> Your task:
Copy the text of every item below word for word, leaving out the pictures.

-------- Data shown --------

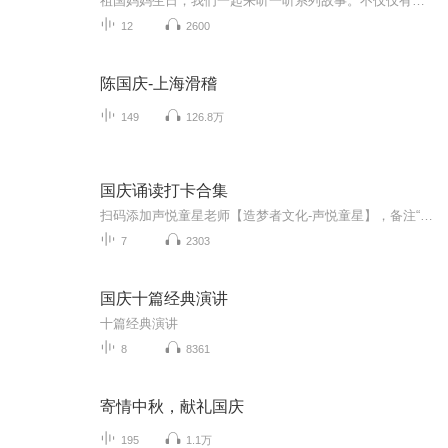
祖国妈妈生日，我们一起来听一听系列故事。不仅仅有《我的祖国》，还有红军故事，也有关于战争的故事，让大家体会到和平年代的不易。
12
2600
陈国庆-上海滑稽
149
126.8万
国庆诵读打卡合集
扫码添加声悦童星老师【造梦者文化-声悦童星】，备注“诵读打卡”报名，已添加好友的，直接发送“诵读打卡”报名，报名成功后进入社群。
7
2303
国庆十篇经典演讲
十篇经典演讲
8
8361
寄情中秋，献礼国庆
195
1.1万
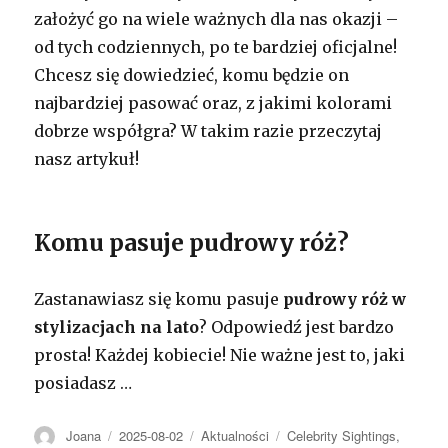
założyć go na wiele ważnych dla nas okazji –
od tych codziennych, po te bardziej oficjalne!
Chcesz się dowiedzieć, komu będzie on
najbardziej pasować oraz, z jakimi kolorami
dobrze współgra? W takim razie przeczytaj
nasz artykuł!
Komu pasuje pudrowy róż?
Zastanawiasz się komu pasuje
pudrowy róż w
stylizacjach
na lato
? Odpowiedź jest bardzo
prosta! Każdej kobiecie! Nie ważne jest to, jaki
posiadasz
…
Autor
Opublikowano
Kategorie
Tagi
Joana
2025-08-02
Aktualności
Celebrity Sightings
,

--------

> Solution for this exercise:
祖国妈妈生日，我们一起来听一听系列故事。不仅仅有《我的祖国》，还有红军故事，也有关于战争的故事，让大家体会到和平年代的不易。
12
2600
陈国庆-上海滑稽
149
126.8万
国庆诵读打卡合集
扫码添加声悦童星老师【造梦者文化-声悦童星】，备注“诵读打卡”报名，已添加好友的，直接发送“诵读打卡”报名，报名成功后进入社群。
7
2303
国庆十篇经典演讲
十篇经典演讲
8
8361
寄情中秋，献礼国庆
195
1.1万
założyć go na wiele ważnych dla nas okazji –
od tych codziennych, po te bardziej oficjalne!
Chcesz się dowiedzieć, komu będzie on
najbardziej pasować oraz, z jakimi kolorami
dobrze współgra? W takim razie przeczytaj
nasz artykuł!
Komu pasuje pudrowy róż?
Zastanawiasz się komu pasuje
pudrowy róż w
stylizacjach
na lato
? Odpowiedź jest bardzo
prosta! Każdej kobiecie! Nie ważne jest to, jaki
posiadasz
…
Autor
Opublikowano
Kategorie
Tagi
Joana
2025-08-02
Aktualności
Celebrity Sightings
,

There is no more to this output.